Other recent developments in securities tokenization
DTC no-action letter
On December 11, 2025, the SEC issued a no-action letter to DTC providing assurance that the SEC staff would not recommend enforcement action against it for the development and launch of a pilot program for its securities tokenization services and to provide relief for non-compliance with certain securities regulations. According to DTC, the pilot would allow DTC participants and their customers “to explore DLT and its potential benefits for recording their DTC-held securities, in a controlled production environment, under conditions designed to allow adjustment and refinement, limit risk of loss and systemic disruption, and provide broader insights as to the technical and regulatory features necessary to allow Tokenized Entitlements at scale.”
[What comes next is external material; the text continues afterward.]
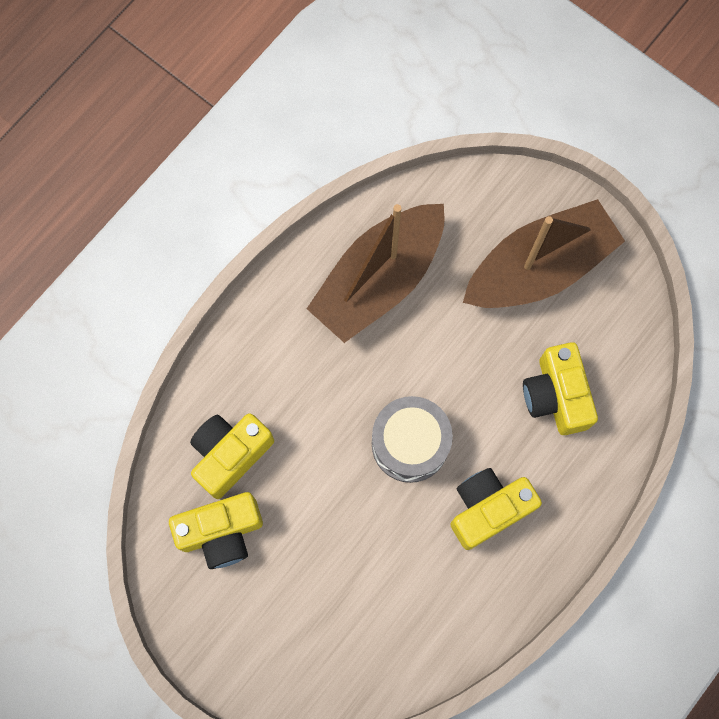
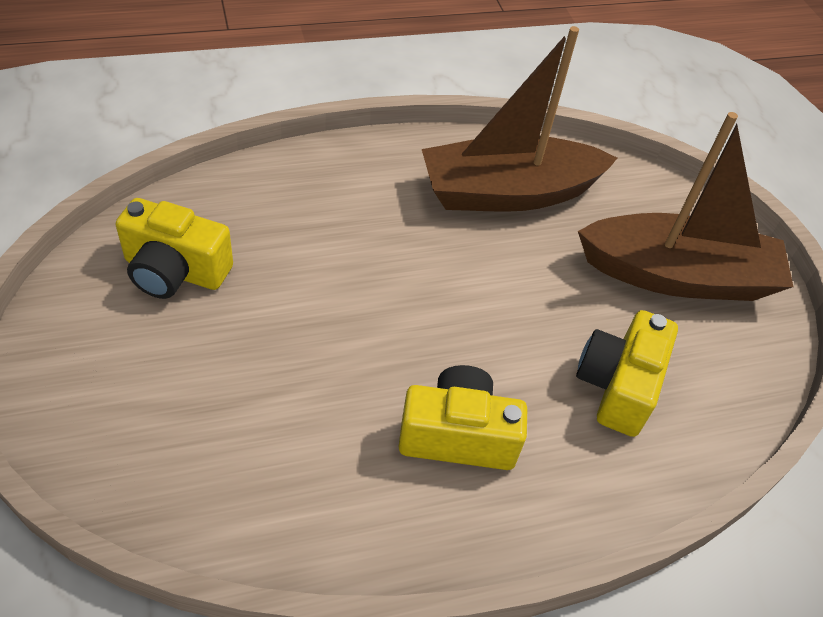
camera: 30 degrees right, 25 degrees down
(230, 454) = (248, 223): yellow camera -> none
(410, 444) = (425, 325): grey drum -> none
Under the pilot program, upon a DTC participant’s instruction, DTC would debit eligible securities from the participant’s book-entry account and credit them to an account on DTC’s centralized ledger that reflects all tokenized securities entitlements held in registered wallets. DTC would then mint tokens to the participant’s registered wallet. Tokens may be transferred directly between registered wallets, with all movements tracked by DTC’s off-chain LedgerScan system, which would make a record of tokenized securities entitlements. The no-action letter is effective for the three years following the launch of the pilot program, which is expected to occur in the second half of 2026.
Nasdaq proposed rule
On January 20, 2026, The Nasdaq Stock Market LLC (Nasdaq) amended its proposed rule change, which was filed on September 8, 2025, to enable the trading of tokenized securities on its exchange and to clarify the process for trading tokenized securities under the DTC pilot securities tokenization program discussed above. The amended proposal would require eligible DTC participants to indicate when placing an order whether the securities will be in a token or traditional format and other relevant information to comply with the DTC pilot program and no-action letter. Nasdaq would then communicate the tokenization instruction to DTC, which would implement the participant’s tokenization preference. The SEC has published the amended proposed rule change for public comment.
Conclusion
The SEC’s statement provides timely clarity on a topic which has been the focus of many in the traditional finance (TradFi) industry. Companies and other securities industry participants considering tokenizing securities are encouraged to be mindful of the different tokenization models available and that federal securities laws still apply when structuring offerings and other transactions in tokenized securities. Businesses should review their tokenization models in light of this guidance and seek counsel, as needed, to ensure compliance with federal securities laws.